The building in Kyiv’s Solomianskyi district took a direct hit and collapsed in what was the deadliest Russian attack on the city this year. Authorities said that 23 of those killed were inside.
While sniffer dogs searched for buried victims, rescuers used cranes, excavators and even their hands to clear debris from the site.
The attack overnight on Monday into Tuesday was part of a sweeping barrage as Russia once again sought to overwhelm Ukrainian air defences. More than 440 drones and 32 missiles were launched – one of the biggest bombardments on the capital since the war began in 2022.

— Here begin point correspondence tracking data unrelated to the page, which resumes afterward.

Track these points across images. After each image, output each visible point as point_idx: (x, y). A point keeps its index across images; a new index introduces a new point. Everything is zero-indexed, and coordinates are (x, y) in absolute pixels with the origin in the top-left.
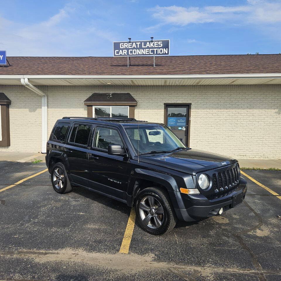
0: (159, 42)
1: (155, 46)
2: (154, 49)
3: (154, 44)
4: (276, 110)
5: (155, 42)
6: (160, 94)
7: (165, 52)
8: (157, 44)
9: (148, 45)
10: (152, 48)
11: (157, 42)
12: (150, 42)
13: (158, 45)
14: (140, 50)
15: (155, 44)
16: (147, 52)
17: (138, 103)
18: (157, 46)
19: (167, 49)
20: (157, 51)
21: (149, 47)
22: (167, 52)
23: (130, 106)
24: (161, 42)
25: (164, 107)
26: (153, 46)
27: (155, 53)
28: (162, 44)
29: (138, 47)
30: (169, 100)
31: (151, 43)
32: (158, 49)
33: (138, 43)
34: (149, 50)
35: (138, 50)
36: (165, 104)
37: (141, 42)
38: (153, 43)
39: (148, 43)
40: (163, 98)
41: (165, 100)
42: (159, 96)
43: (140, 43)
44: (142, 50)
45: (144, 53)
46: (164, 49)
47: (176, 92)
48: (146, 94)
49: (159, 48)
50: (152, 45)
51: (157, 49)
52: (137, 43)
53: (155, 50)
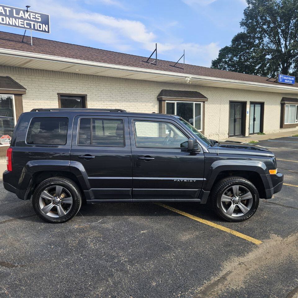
0: (37, 15)
1: (32, 19)
2: (30, 22)
3: (29, 15)
4: (152, 104)
5: (31, 14)
6: (51, 81)
7: (45, 29)
8: (34, 17)
9: (22, 14)
10: (27, 19)
11: (35, 14)
12: (24, 11)
13: (36, 18)
14: (11, 19)
15: (32, 16)
16: (21, 24)
17: (27, 91)
18: (35, 20)
19: (47, 26)
20: (34, 25)
21: (24, 17)
22: (47, 30)
23: (15, 95)
24: (40, 15)
25: (57, 98)
26: (29, 18)
27: (32, 27)
28: (40, 18)
29: (8, 14)
30: (63, 89)
31: (26, 13)
32: (36, 23)
33: (8, 9)
34: (24, 22)
35: (7, 18)
36: (58, 94)
37: (12, 9)
38: (29, 13)
39: (21, 12)
40: (56, 86)
41: (58, 89)
42: (50, 83)
43: (10, 9)
44: (14, 19)
45: (17, 25)
46: (44, 25)
47: (70, 80)
48: (33, 80)
49: (38, 22)
50: (27, 15)
51: (34, 23)
52: (5, 8)
53: (32, 23)
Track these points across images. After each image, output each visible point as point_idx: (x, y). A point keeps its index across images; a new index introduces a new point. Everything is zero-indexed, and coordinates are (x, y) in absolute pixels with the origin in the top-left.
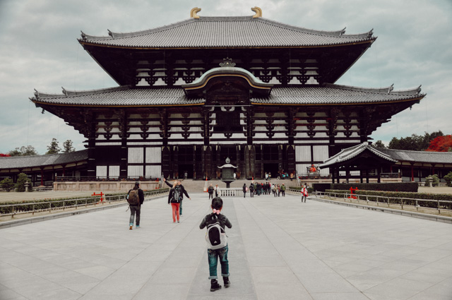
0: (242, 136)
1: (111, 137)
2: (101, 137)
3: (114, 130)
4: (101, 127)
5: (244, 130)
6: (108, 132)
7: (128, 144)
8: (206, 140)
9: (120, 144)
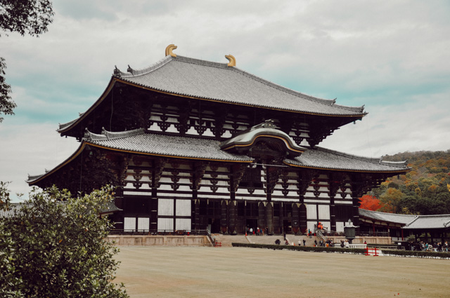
0: (262, 192)
1: (141, 186)
2: (130, 186)
3: (144, 179)
4: (130, 174)
5: (264, 187)
6: (138, 180)
7: (158, 194)
8: (233, 195)
9: (150, 194)
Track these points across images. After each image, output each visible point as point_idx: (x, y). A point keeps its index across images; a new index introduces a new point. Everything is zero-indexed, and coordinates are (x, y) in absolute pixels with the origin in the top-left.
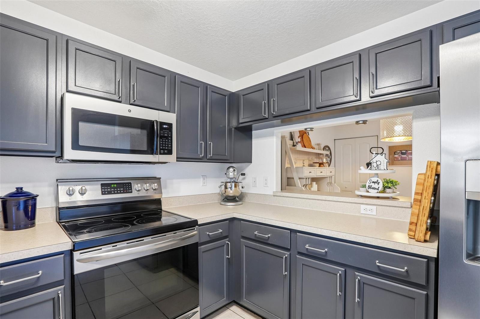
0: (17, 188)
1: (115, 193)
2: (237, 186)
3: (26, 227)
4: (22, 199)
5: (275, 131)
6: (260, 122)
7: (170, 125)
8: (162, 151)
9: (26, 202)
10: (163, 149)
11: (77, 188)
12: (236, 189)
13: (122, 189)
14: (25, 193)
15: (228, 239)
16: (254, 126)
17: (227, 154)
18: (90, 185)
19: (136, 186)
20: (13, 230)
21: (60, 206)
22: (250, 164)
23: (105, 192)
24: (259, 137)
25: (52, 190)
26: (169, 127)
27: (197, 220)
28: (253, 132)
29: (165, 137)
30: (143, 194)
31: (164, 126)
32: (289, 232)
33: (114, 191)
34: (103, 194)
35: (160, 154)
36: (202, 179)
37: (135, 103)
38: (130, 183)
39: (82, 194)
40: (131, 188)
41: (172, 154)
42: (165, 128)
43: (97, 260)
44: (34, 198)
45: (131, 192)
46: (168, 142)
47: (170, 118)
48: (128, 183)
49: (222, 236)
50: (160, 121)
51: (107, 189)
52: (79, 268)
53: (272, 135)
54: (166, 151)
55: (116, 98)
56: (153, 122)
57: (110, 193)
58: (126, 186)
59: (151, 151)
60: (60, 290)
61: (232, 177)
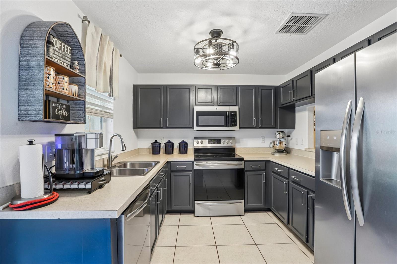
0: (183, 140)
1: (214, 144)
2: (281, 143)
3: (185, 154)
4: (184, 144)
5: (307, 108)
6: (303, 100)
7: (236, 112)
8: (231, 125)
9: (185, 145)
10: (231, 124)
11: (200, 141)
12: (281, 145)
13: (217, 142)
14: (185, 142)
15: (265, 172)
16: (296, 104)
17: (273, 124)
18: (200, 140)
19: (222, 141)
20: (181, 154)
21: (195, 148)
22: (294, 130)
23: (210, 143)
24: (300, 111)
25: (193, 141)
26: (235, 113)
27: (243, 158)
28: (296, 108)
29: (233, 118)
30: (226, 145)
31: (233, 113)
32: (287, 169)
33: (213, 143)
34: (209, 144)
35: (231, 126)
36: (261, 139)
37: (220, 104)
38: (220, 140)
39: (202, 143)
40: (221, 142)
41: (236, 126)
42: (233, 114)
43: (201, 166)
44: (187, 144)
45: (221, 144)
46: (234, 120)
47: (235, 109)
48: (219, 140)
49: (260, 169)
50: (230, 111)
51: (211, 142)
52: (196, 167)
53: (305, 110)
54: (233, 125)
55: (212, 104)
56: (226, 112)
57: (212, 144)
58: (218, 141)
59: (227, 125)
60: (191, 173)
61: (278, 138)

Russia has launched a summer offensive along parts of the roughly 1,000-kilometre frontline and has intensified long-range attacks that have struck urban residential areas.
At the same time, US-led peace efforts have failed to gain traction, while Middle East tensions and US trade tariffs are diverting global focus away from Ukraine’s calls for greater diplomatic and economic pressure on Russia.
Brussels warns of long-term Russian aggression in Europe
Meanwhile, the European Union (EU) says that Russia poses a direct threat to the bloc through acts of sabotage and cyberattacks, while its massive military spending suggests Moscow also plans to use the armed forces elsewhere in the future.
“Russia is already a direct threat to the European Union….This is a long-term plan for a long-term aggression. You don’t spend that much on military if you do not plan to use it,” Kallas told EU lawmakers in Strasbourg, France, as she listed a series of Russian airspace violations, provocative military exercises, and attacks on energy grids, pipelines and undersea cables.
Kallas noted that Russia is already spending more on defence than the EU’s 27 nations combined, and this year will invest more “on defence than its own health care, education and social policy combined.”
‘Russia could be ready to attack NATO members in 5 years’
NATO Secretary-General Mark Rutte has said that Russia is producing as many weapons and ammunition in three months as the 32 allies together make in a year. He believes that Russia could be in a position to launch an attack on a NATO ally by the end of the decade.
Concern is mounting in Europe that Russia could try to test NATO’s Article 5 security guarantee, the pledge that an attack on any one of the allies would be met with a collective response from all 32.
In 2021, NATO allies acknowledged that significant and cumulative cyberattacks might, in certain circumstances, also be considered an armed attack that could lead them to invoke Article 5, but so far no action has been taken.